À garrafa

Contigo adquiro a astúcia
de conter e de conter-me.
Teu estreito gargalo
é uma lição de angústia.

Por translúcida pões
o dentro fora e o fora dentro
para que a forma se cumpra
e o espaço ressoe.

Até que, farta da constante
prisão da forma, saltes
da mão para o chão
e te estilhaces, suicida,

numa explosão
de diamantes.

PAES, J. P. Prosas seguidas de odes mínimas. São Paulo: Cia. das Letras, 1992.

A reflexão acerca do fazer poético é um dos mais marcantes atributos da produção literária contemporânea, que, no poema de José Paulo Paes, se expressa por um(a) 

  • a

    reconhecimento, pelo eu lírico, de suas limitações no processo criativo, manifesto na expressão “Por translúcida pões”.

  • b

    subserviência aos princípios do rigor formal e dos cuidados com a precisão metafórica, como se observa em “prisão da forma”. 

  • c

    visão progressivamente pessimista, em face da impossibilidade da criação poética, conforme expressa o verso “e te estilhaces, suicida”. 

  • d

     processo de contenção, amadurecimento e transformação da palavra, representado pelos versos “numa explosão / de diamantes”.

  • e

    necessidade premente de libertação da prisão representada pela poesia, simbolicamente comparada à “garrafa” a ser “estilhaçada”. 

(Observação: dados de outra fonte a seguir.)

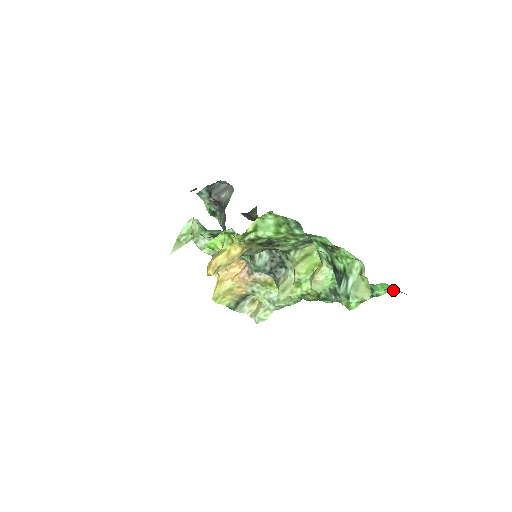
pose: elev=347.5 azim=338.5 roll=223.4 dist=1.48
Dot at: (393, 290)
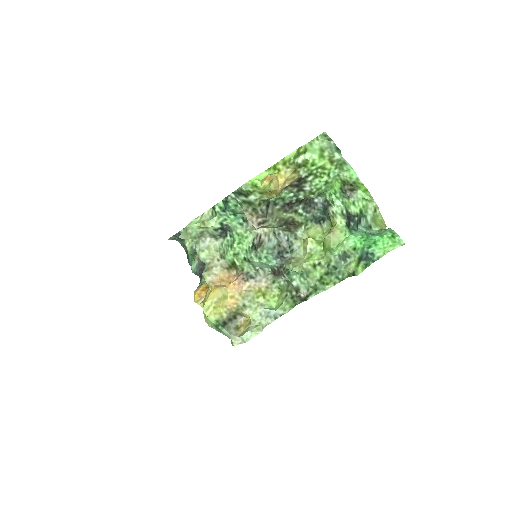
Dot at: (391, 249)
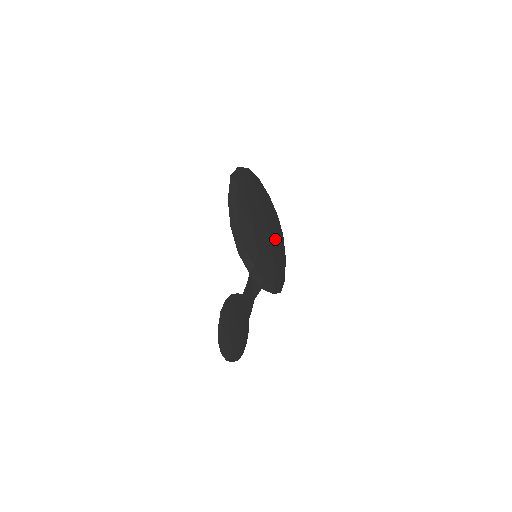
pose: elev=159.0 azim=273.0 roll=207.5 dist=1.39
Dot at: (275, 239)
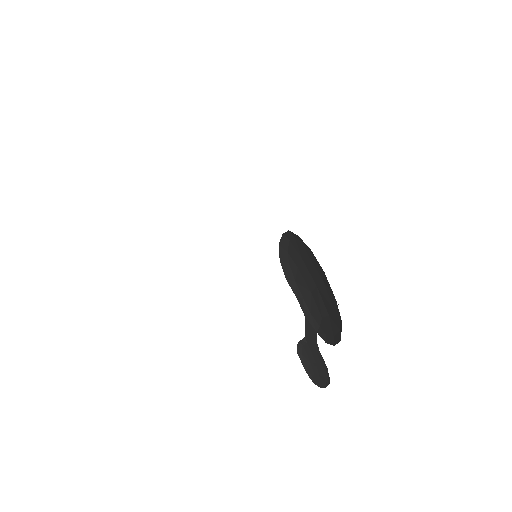
Dot at: (307, 272)
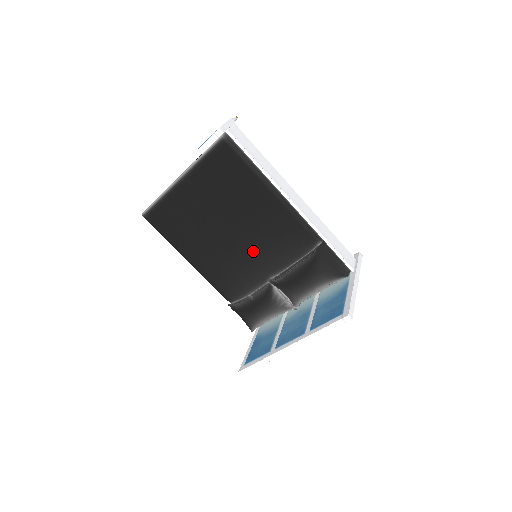
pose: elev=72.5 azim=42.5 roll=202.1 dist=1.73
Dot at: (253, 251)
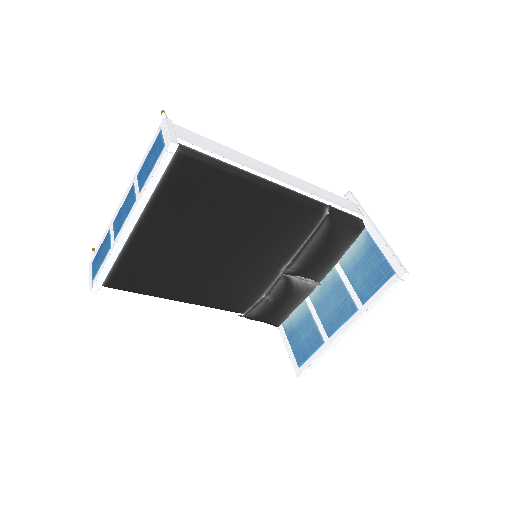
Dot at: (254, 254)
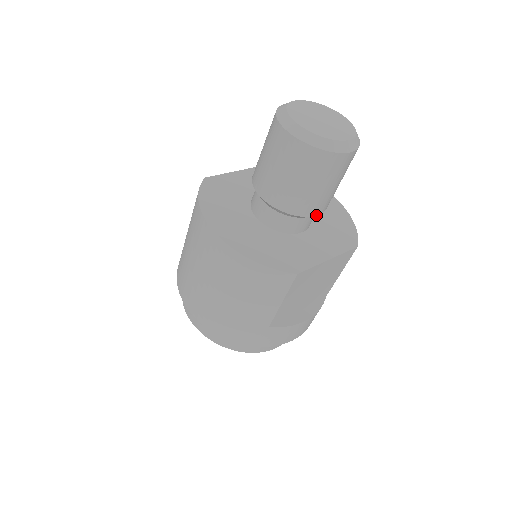
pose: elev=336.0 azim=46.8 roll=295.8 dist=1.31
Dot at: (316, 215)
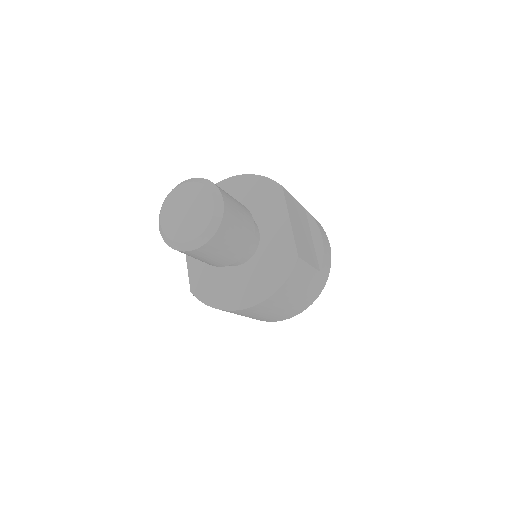
Dot at: (254, 224)
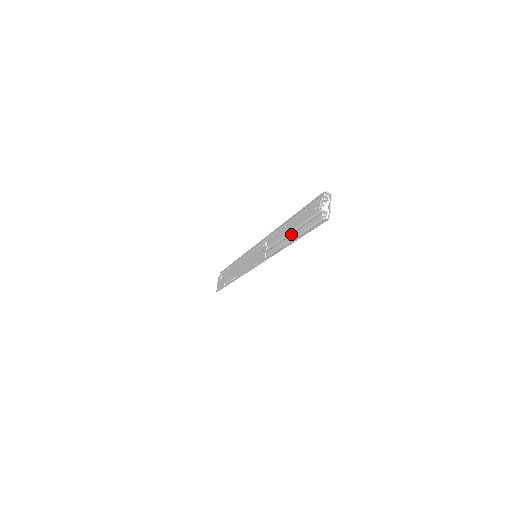
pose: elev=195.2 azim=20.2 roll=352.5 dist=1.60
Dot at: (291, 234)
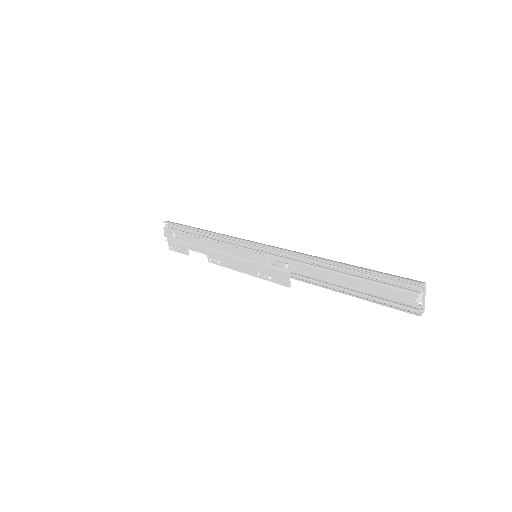
Dot at: (343, 285)
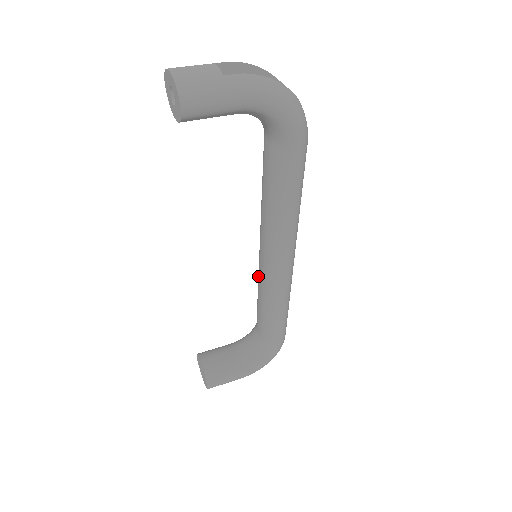
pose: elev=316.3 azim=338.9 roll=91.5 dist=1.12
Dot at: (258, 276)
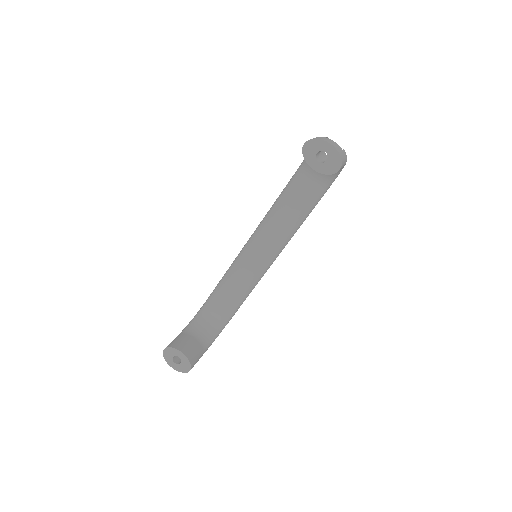
Dot at: (236, 271)
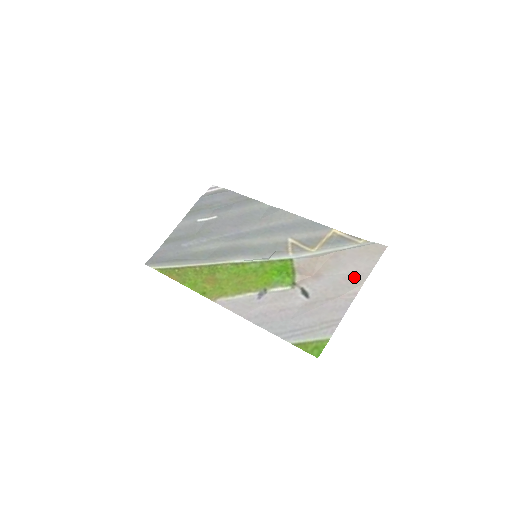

O texto de José Paulo Paes trata da criação poética, na medida em que se revela no primeiro verso que o poeta aprende com as características da garrafa a “astúcia/de conter e de conter-me”. Tal atitude pode ser associada a exigências de elaboração formal, como a métrica e a rima. Contudo, essa postura evolui rumo à superação do que o texto chama de “prisão da forma”, pois, assim como a garrafa se estilhaça numa “explosão/de diamantes”, o verso poderá procurar formas mais livres de expressão.